Well, if it’s .. There’s two things If it’s non-fiction it gives me knowledge. It gives me facts, it helps my memory, it also helps ... It’s also interest. It’s interest. If it’s … [inaudible] fiction books, it allows you to – I don’t know – just drift off. You picture … I always picture the scene. It’s kind of your imagination. It helps you with .. Well, I think it helps you with communication; it helps you with ... sometimes your spelling, just the actual word. Sometimes it’s words in a book and you think, I’m not sure what that means. So I’ll got off and get the dictionary out, and look out [?] and think, Oh, I’ve not heard that word before. I wonder what that means? It also allows you to .. I just think it helps your vocabulary, because you’ve gone through ... As you move on through the years you can sort of communicate using some of the words that you’ve heard, understanding them a bit more. You have to balance it and level it in terms of what you say. So people say, ‘I’ve not heard that word, I don’t know what you ..’ You know, that’s ... Sometimes my husband will say, ‘What’s that? What does that mean?’ So I explain. It’s just … Words are such ... It’s such knowledge and such a variety and such a feeling. And also, as I say, it’s part of the .. It’s part of my social kind of world almost. It’s part of what I do, have always done. You know, I’ve always got a book. Put one down, finish it, move on to the next one.
You feel that books are part of your social world then, in terms of what, the characters or …?

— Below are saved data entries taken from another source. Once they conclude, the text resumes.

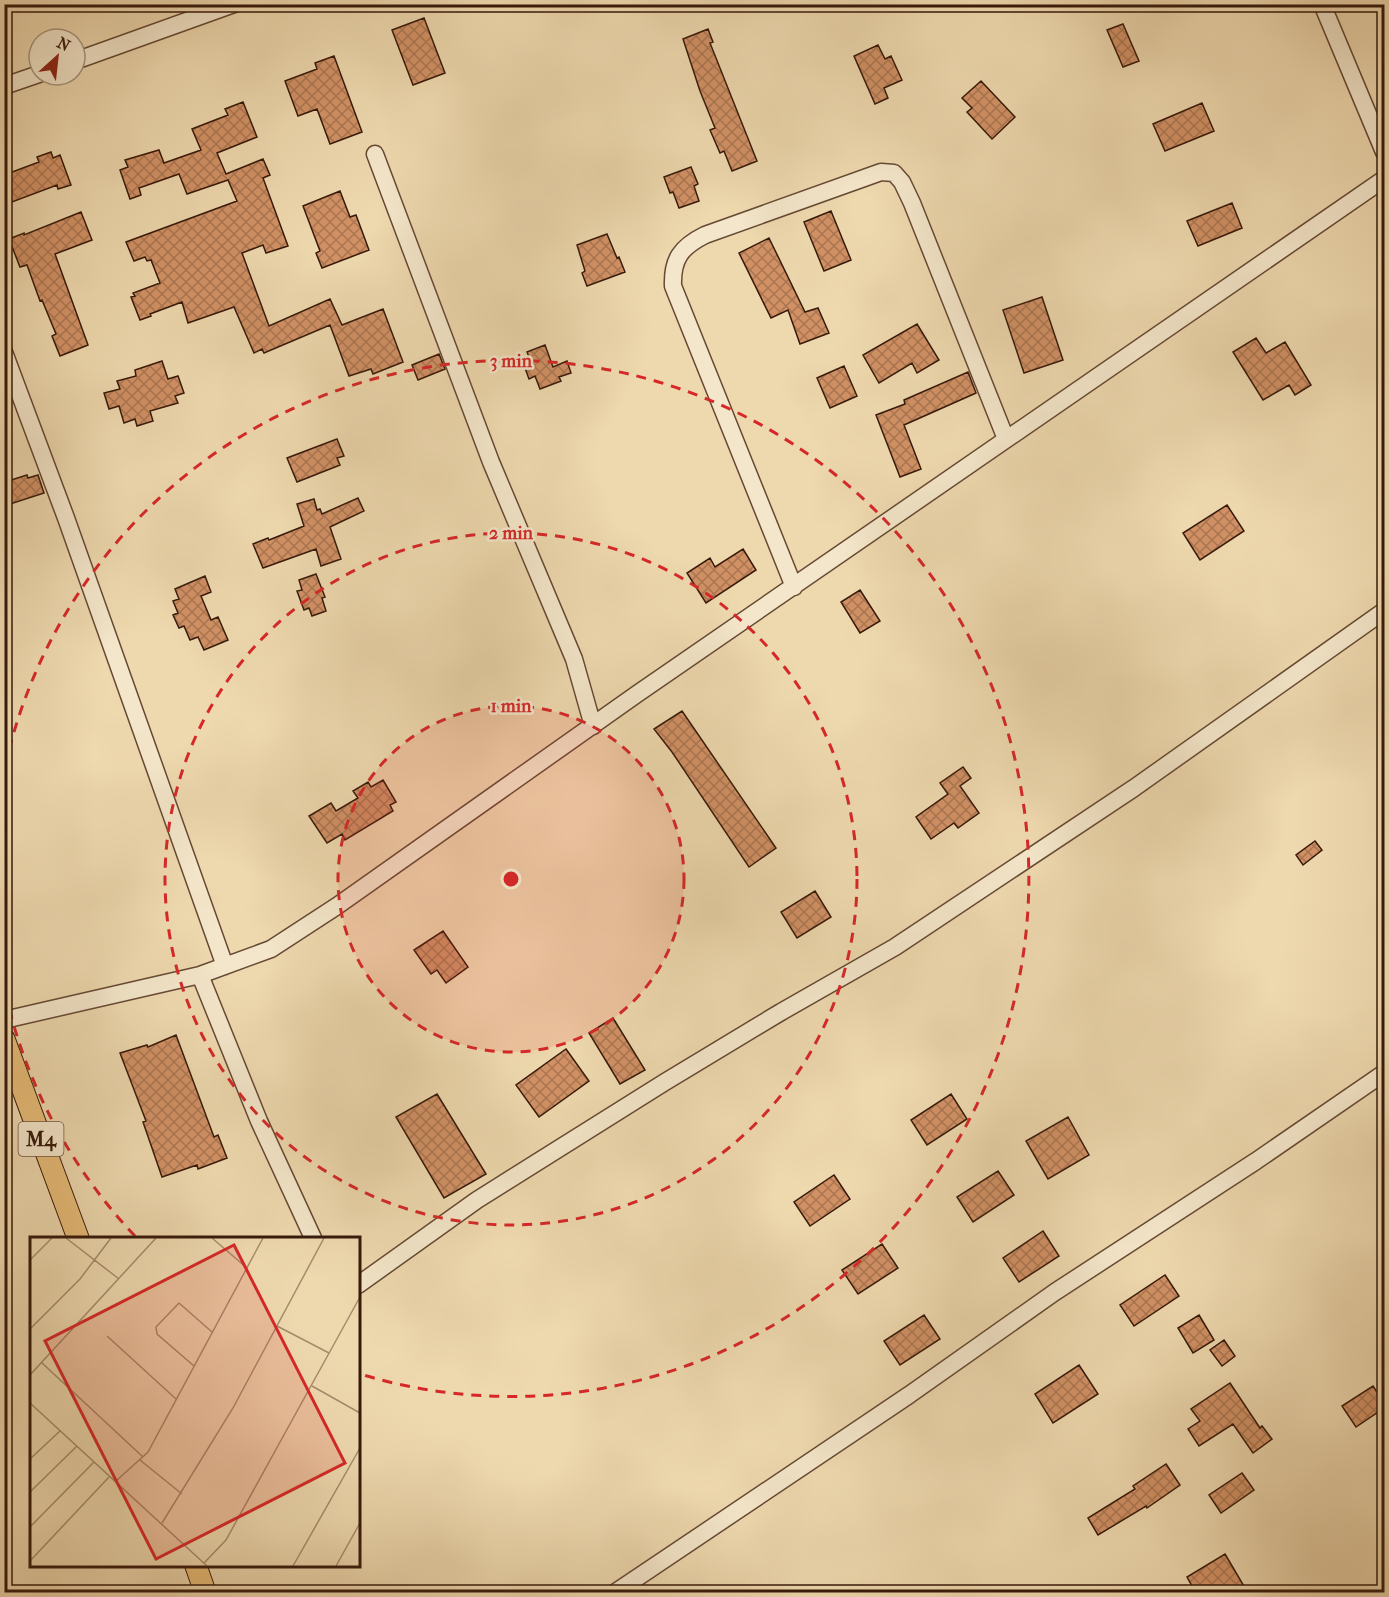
<svg xmlns="http://www.w3.org/2000/svg" width="1389" height="1597" font-family="'IM FELL French Canon',serif">
  <defs>
    <pattern id="building-cross-hatch" width="8" height="8" patternUnits="userSpaceOnUse" patternTransform="scale(1.5)"><rect width="8" height="8" fill="#d19165"/><path d="M0 0l8 8M0 8l8-8" fill="none" stroke="#aa7651"/></pattern>
  </defs>
  <rect width="100%" height="100%" fill="#eed8ae"/>
  <filter id="stains"><feTurbulence type="fractalNoise" baseFrequency=".00333" numOctaves="4"/><feColorMatrix values="0 0 0 0 .2 0 0 0 0 .09 0 0 0 0 .02 0 0 0 .5 -.17"/></filter>
  <radialGradient id="worn" r=".72"><stop offset=".6" stop-color="#630" stop-opacity="0"/><stop offset="1" stop-color="#630" stop-opacity=".3"/></radialGradient>
  <path fill="url(#building-cross-hatch)" stroke="#37190a" stroke-width="1.5" d="M 424,18 L 445,73 L 413,85 L 392,30 Z
    M 1123,24 L 1139,61 L 1123,67 L 1107,30 Z
    M 708,29 L 713,42 L 710,43 L 757,161 L 732,171 L 724,151 L 720,153 L 710,130 L 715,128 L 700,91 L 683,39 Z
    M 878,45 L 885,59 L 891,56 L 902,80 L 884,88 L 888,98 L 875,104 L 854,56 Z
    M 334,56 L 362,132 L 330,144 L 317,109 L 298,116 L 285,81 L 317,69 L 315,63 Z
    M 981,81 L 1015,117 L 992,139 L 967,112 L 972,108 L 962,98 Z
    M 243,102 L 257,137 L 217,153 L 226,174 L 263,159 L 270,175 L 263,178 L 288,246 L 266,253 L 263,245 L 242,253 L 269,326 L 330,299 L 342,325 L 383,309 L 403,362 L 373,374 L 371,369 L 349,376 L 330,325 L 264,353 L 262,349 L 254,353 L 234,307 L 188,323 L 182,302 L 150,314 L 151,316 L 140,320 L 131,297 L 135,296 L 133,293 L 160,283 L 151,260 L 147,261 L 145,257 L 134,261 L 126,242 L 237,201 L 228,180 L 187,194 L 179,174 L 139,188 L 141,195 L 130,199 L 120,170 L 128,167 L 125,160 L 159,150 L 164,163 L 201,150 L 192,129 L 228,115 L 225,109 Z
    M 1202,103 L 1214,131 L 1165,151 L 1153,124 Z
    M 51,152 L 53,158 L 60,155 L 71,185 L 58,189 L 57,185 L 4,205 L 4,175 L 39,162 L 37,157 Z
    M 691,167 L 698,184 L 694,186 L 699,201 L 679,208 L 673,192 L 670,193 L 664,177 Z
    M 340,191 L 350,217 L 356,215 L 369,250 L 322,268 L 316,253 L 320,251 L 303,206 Z
    M 1232,203 L 1242,228 L 1198,246 L 1187,221 Z
    M 831,211 L 851,260 L 824,271 L 804,222 Z
    M 81,212 L 92,240 L 55,254 L 88,345 L 60,356 L 52,336 L 56,334 L 42,300 L 40,301 L 27,265 L 20,267 L 9,239 L 24,233 L 24,235 Z
    M 607,234 L 617,258 L 619,257 L 625,272 L 587,286 L 582,273 L 585,271 L 577,245 Z
    M 769,238 L 805,312 L 818,308 L 829,333 L 800,344 L 788,310 L 771,318 L 739,253 Z
    M 1042,297 L 1063,360 L 1024,373 L 1003,310 Z
    M 917,324 L 939,360 L 917,373 L 912,363 L 879,383 L 863,355 Z
    M 1256,338 L 1266,353 L 1285,342 L 1311,385 L 1295,395 L 1289,385 L 1263,400 L 1233,352 Z
    M 545,345 L 553,367 L 567,361 L 571,373 L 559,377 L 561,381 L 540,389 L 535,376 L 529,379 L 522,360 L 529,357 L 527,352 Z
    M 439,354 L 445,369 L 418,380 L 412,365 Z
    M 162,361 L 168,379 L 178,376 L 184,393 L 175,396 L 178,403 L 150,411 L 153,421 L 137,426 L 135,419 L 124,423 L 119,406 L 109,409 L 104,393 L 120,389 L 117,381 L 136,376 L 135,370 Z
    M 844,366 L 857,396 L 830,408 L 817,378 Z
    M 968,372 L 976,393 L 904,425 L 921,469 L 900,477 L 876,415 L 905,404 L 904,400 Z
    M 337,439 L 344,456 L 337,458 L 340,465 L 297,482 L 287,458 Z
    M 27,475 L 28,478 L 38,475 L 44,493 L 4,506 L 4,488 L 9,486 L 8,481 Z
    M 358,498 L 364,511 L 330,527 L 341,559 L 321,566 L 316,549 L 263,568 L 253,544 L 268,538 L 269,540 L 304,526 L 297,504 L 314,499 L 317,510 L 320,509 L 322,514 Z
    M 1227,505 L 1244,531 L 1200,560 L 1183,533 Z
    M 743,549 L 756,570 L 706,603 L 687,573 L 710,558 L 715,567 Z
    M 316,574 L 325,597 L 322,598 L 326,611 L 312,616 L 309,608 L 304,610 L 297,591 L 302,590 L 299,580 Z
    M 205,576 L 211,592 L 201,596 L 211,620 L 218,617 L 228,640 L 204,650 L 198,637 L 190,640 L 184,626 L 179,628 L 173,615 L 178,613 L 173,601 L 179,599 L 175,589 Z
    M 860,590 L 880,621 L 860,633 L 841,602 Z
    M 682,711 L 776,848 L 749,867 L 672,752 L 654,729 Z
    M 963,767 L 971,778 L 960,786 L 979,813 L 958,828 L 954,823 L 931,839 L 916,817 L 948,794 L 940,783 Z
    M 383,780 L 396,802 L 390,805 L 393,811 L 345,840 L 342,834 L 327,843 L 309,816 L 331,803 L 336,811 L 358,798 L 353,791 L 368,782 L 371,787 Z
    M 1315,841 L 1322,850 L 1303,865 L 1296,855 Z
    M 815,891 L 831,917 L 797,938 L 781,912 Z
    M 443,931 L 468,967 L 446,983 L 437,970 L 431,974 L 414,950 Z
    M 613,1018 L 645,1070 L 620,1084 L 589,1033 Z
    M 176,1035 L 214,1137 L 218,1135 L 227,1158 L 198,1169 L 197,1165 L 162,1177 L 143,1122 L 146,1121 L 120,1053 L 147,1045 L 148,1047 Z
    M 566,1049 L 589,1081 L 539,1117 L 516,1085 Z
    M 437,1094 L 486,1174 L 444,1198 L 396,1117 Z
    M 951,1094 L 967,1119 L 927,1145 L 911,1120 Z
    M 1068,1117 L 1089,1155 L 1048,1179 L 1026,1141 Z
    M 998,1171 L 1014,1195 L 973,1222 L 957,1197 Z
    M 834,1175 L 850,1199 L 810,1226 L 794,1202 Z
    M 1043,1231 L 1059,1256 L 1019,1282 L 1003,1258 Z
    M 882,1244 L 898,1268 L 858,1294 L 842,1270 Z
    M 1165,1275 L 1179,1296 L 1134,1326 L 1120,1305 Z
    M 924,1315 L 940,1339 L 900,1365 L 884,1341 Z
    M 1199,1315 L 1214,1340 L 1193,1353 L 1178,1328 Z
    M 1224,1340 L 1235,1356 L 1222,1366 L 1210,1350 Z
    M 1079,1365 L 1098,1394 L 1053,1423 L 1035,1394 Z
    M 1230,1383 L 1260,1428 L 1262,1426 L 1272,1439 L 1253,1453 L 1233,1424 L 1199,1446 L 1188,1429 L 1200,1421 L 1191,1409 Z
    M 1373,1386 L 1384,1403 L 1384,1408 L 1356,1427 L 1342,1406 Z
    M 1166,1464 L 1180,1485 L 1147,1508 L 1146,1506 L 1098,1535 L 1088,1518 L 1135,1489 L 1133,1486 Z
    M 1242,1473 L 1254,1490 L 1221,1513 L 1209,1495 Z
    M 1225,1554 L 1248,1593 L 1196,1593 L 1187,1577 Z"/>
  <g fill="none" stroke-linecap="round" stroke-linejoin="round">
    <defs>
      <path id="minor" d="M 1322,4 L 1384,152
        M 75,61 L 234,4
        M 4,86 L 39,74
        M 375,154 L 491,462 L 574,659 L 593,726
        M 4,352 L 66,518 L 225,966
        M 794,587 L 673,286 C 672,259 681,247 705,235 L 881,172 L 894,173 L 902,182 L 912,203 L 1006,439
        M 200,975 L 259,1121 L 313,1238
        M 4,1020 L 200,975 L 271,949 L 337,906 L 637,694 L 1384,179
        M 358,1285 L 477,1200 L 665,1082 L 781,1012 L 895,947 L 1134,788 L 1384,611
        M 616,1592 L 909,1395 L 1055,1292 L 1256,1161 L 1384,1073"/>
      <path id="major" d="M 4,1039 L 78,1238
        M 196,1566 L 205,1592"/>
    </defs>
    <use href="#minor" stroke="#654933" stroke-width="19"/>
    <use href="#major" stroke="#37190a" stroke-width="23"/>
    <use href="#minor" stroke="#f4e6ca" stroke-width="16"/>
    <use href="#major" stroke="#e7bc77" stroke-width="21"/>
  </g>
  <circle cx="511" cy="879" r="173" fill="#d62828" fill-opacity=".12"/>
  <g fill="none" stroke="#d62828" stroke-width="3" stroke-dasharray="10 8">
    <circle cx="511" cy="879" r="173"/>
    <circle cx="511" cy="879" r="346"/>
    <path d="M135 1236A518 518 0 0 1 5 991M5 767A518 518 0 1 1 360 1374"/>
  </g>
  <g text-anchor="middle" stroke-width="5" stroke-linejoin="round" paint-order="stroke">
    <rect fill="#f4e6ca" stroke="#705644" stroke-width="1.5" x="18.5" y="1122" width="45" height="34" rx="4.5"/>
    <g font-size="20" font-weight="bold" fill="#37190a">
      <text x="41" y="1146">M4</text>
    </g>
  </g>
  <g transform="translate(30 1237)">
    <rect width="330" height="330" fill="#eed8ae"/>
    <path fill="none" stroke="#a58c6c" stroke-width="1.5" d="M 36,1 L 89,42M 182,1 L 217,31M 0,23 L 22,1M 247,89 L 299,116M 0,92 L 50,42 L 81,1M 77,99 L 146,162M 12,126 L 113,220M 164,129 L 127,97 L 126,90 L 149,66 L 182,95M 0,138 L 126,1M 282,149 L 330,176M 0,166 L 177,329M 0,222 L 30,194M 110,223 L 152,257M 86,244 L 118,215 L 233,1M 0,255 L 47,209M 132,286 L 203,171 L 294,1M 0,290 L 64,225M 0,324 L 79,240M 174,326 L 196,303 L 330,60M 263,329 L 330,211M 306,329 L 330,286"/>
    <path fill="#d62828" fill-opacity="0.15" stroke="#d62828" stroke-width="3" d="M 204,8 L 315,226 L 126,322 L 15,104 Z"/>
    <rect width="330" height="330" fill="none" stroke="#37190a" stroke-width="3"/>
  </g>
  <circle cx="511" cy="879" r="9" fill="#d62828" stroke="#f4e6ca" stroke-width="3"/>
  <g font-size="18" text-anchor="middle" font-weight="bold" fill="#d62828" stroke="#f4e6ca" stroke-width="5" stroke-linejoin="round" paint-order="stroke">
    <text x="511" y="367">3 min</text>
    <text x="511" y="539">2 min</text>
    <text x="511" y="712">1 min</text>
  </g>
  <rect width="1389" height="1597" fill="none" stroke="#eed8ae" stroke-width="24"/>
  <rect x="6" y="6" width="1377" height="1585" fill="none" stroke="#37190a" stroke-width="3"/>
  <rect x="12" y="12" width="1365" height="1573" fill="none" stroke="#37190a" stroke-width="1.5"/>
  <g transform="translate(57 57) rotate(27)"><circle r="28" fill="#f4e6ca" stroke="#a8947d" stroke-width="1.5"/>
  <path d="M0-4.5L10 22L0 15L-10 22Z" fill="#8f2418"/>
  <text y="-9" font-size="16" font-weight="bold" text-anchor="middle" fill="#37190a">N</text>
  </g>
  <rect width="100%" height="100%" filter="url(#stains)"/>
  <rect width="100%" height="100%" fill="url(#worn)"/>
</svg>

Just part .. No, it’s just part of what I am and part of what I do. You know how people … I don’t know, people might like to go out for meals, go to the theatre. Which I do. But sort of stuck on the end of it is always the books. They’re always there. People buy me books. My husband, he does quite a bit of voluntary work for the library at the RVI, so he brings books in and I’ll ... you know, for me, as well.